Now, a team of researchers studying one of these methane deposits — plucked from the seafloor off the coast of Oregon — have discovered a previously unknown class of proteins that seems to play an important role in stabilizing the structure of the deposits.
"We wanted to understand how these formations were staying stable under the seafloor, and precisely what mechanisms were contributing to their stability," Jennifer Glass, who is a professor in the School of Earth and Atmospheric Sciences at Georgia Institute of Technology and a co-author of the new study, said in a statement. "This is something no one has done before."
On Earth, solid ice-like deposits known as methane clathrates form when microorganisms in ocean waters convert organic materials, like remnants of plankton, into methane, which then gets trapped in cages. These deposits transform into gas over time and rise upward. During this process, a variety of organisms start feasting on the methane. Eventually, the chemical is released into the atmosphere. But in regions like the Arctic, where water is warming faster than the rest of the planet, large amounts of methane escape ocean waters before those biological communities can consume them.
"These deep microbes encode genes that are different from any found on the Earth's surface," Glass had previously said when the research had begun with support from the NASA Exobiology Program. "This project gives us the opportunity to unravel microbial survival strategies at extreme conditions, understand the roles of microbes in the fate [of] methane in hydrate reservoirs, and expands our research capability."

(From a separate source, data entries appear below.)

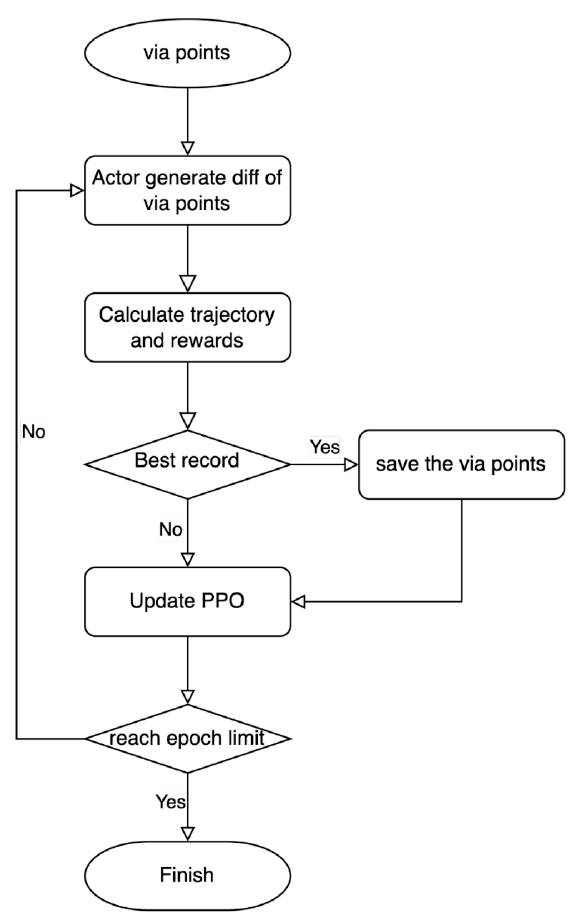
Figure 6. The optimization algorithm for via points.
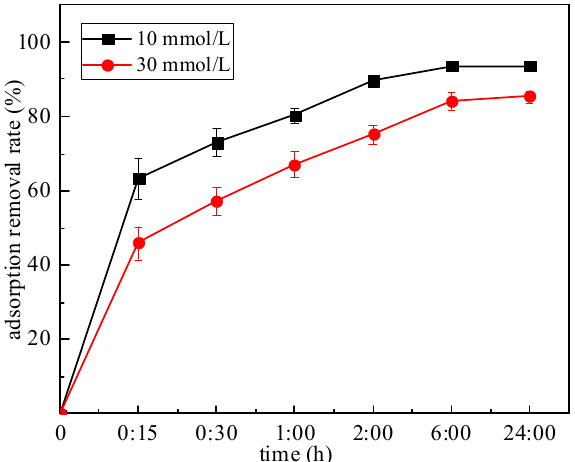
Figure 5. Relationship between adsorption time and removal rate.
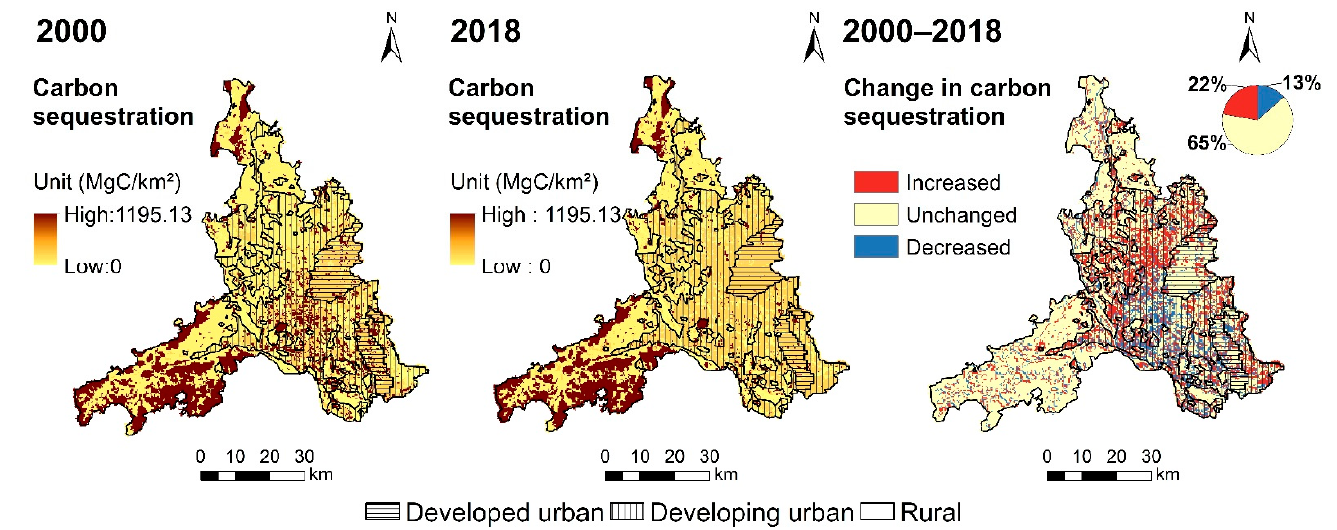
Figure 8. Spatial patterns of carbon sequestration in Foshan from 2000 to 2018.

To better understand methane clathrates, researchers behind the new study identified the genes of the proteins present in the sediment. Then, the proteins were recreated in the lab for further analysis. To test those proteins, the team also produced methane clathrates in the lab by recreating the high pressures and low temperatures found on the seafloor. A unique pressure chamber mimicking seafloor conditions was built from scratch and used to measure how much gas the clathrate consumed in a certain time, which shed insight on how quickly it formed, according to the new study.
Results showed a class of proteins called the bacterial clathrate-binding proteins (CbpAs) influenced the growth of clathrate by interacting directly with its structure. Proteins with antifreeze characteristics like those that help fish survive in colder temperatures stabilized the clathrate structure, scientists say.

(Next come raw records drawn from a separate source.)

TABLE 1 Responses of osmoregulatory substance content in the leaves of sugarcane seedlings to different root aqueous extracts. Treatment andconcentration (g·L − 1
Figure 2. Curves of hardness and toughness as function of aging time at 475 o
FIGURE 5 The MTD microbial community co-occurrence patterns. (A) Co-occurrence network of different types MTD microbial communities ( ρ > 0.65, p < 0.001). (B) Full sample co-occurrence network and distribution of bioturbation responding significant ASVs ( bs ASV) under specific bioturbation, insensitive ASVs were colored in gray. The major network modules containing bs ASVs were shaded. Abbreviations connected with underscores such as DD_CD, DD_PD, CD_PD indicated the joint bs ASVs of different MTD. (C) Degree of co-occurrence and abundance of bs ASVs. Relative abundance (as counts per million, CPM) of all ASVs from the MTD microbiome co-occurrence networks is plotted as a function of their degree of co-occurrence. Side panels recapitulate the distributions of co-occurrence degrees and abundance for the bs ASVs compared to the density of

"We were so lucky that this actually worked, because even though we chose these proteins based on their similarity to antifreeze proteins, they are completely different," Abigail Johnson, a postdoctoral researcher at the University of Georgia who had formed methane clathrates in the lab for the new study, said in a recent statement. "They have a similar function in nature, but do so through a completely different biological system, and I think that really excites people."
Elsewhere in the solar system, previous research has suggested methane on Mars originates from hydrothermal reactions.
On Titan, which is Saturn's largest moon, scientists think the gas originated from its building blocks since the early solar system. Saturn's moon Enceladus and Jupiter's Europa, arguably the current best places to search for life, are thought to host methane clathrates as well.
Findings from the new study suggest that if microbes exist on other worlds, they might create similar molecules to create and stabilize methane clathrates, which in turn affects the composition of ocean waters and the atmospheres of those worlds.
Thus, to find alien life, maybe we need to follow the methane clathrate trail.
The research is described in a paper published last month in the journal PNAS Nexus.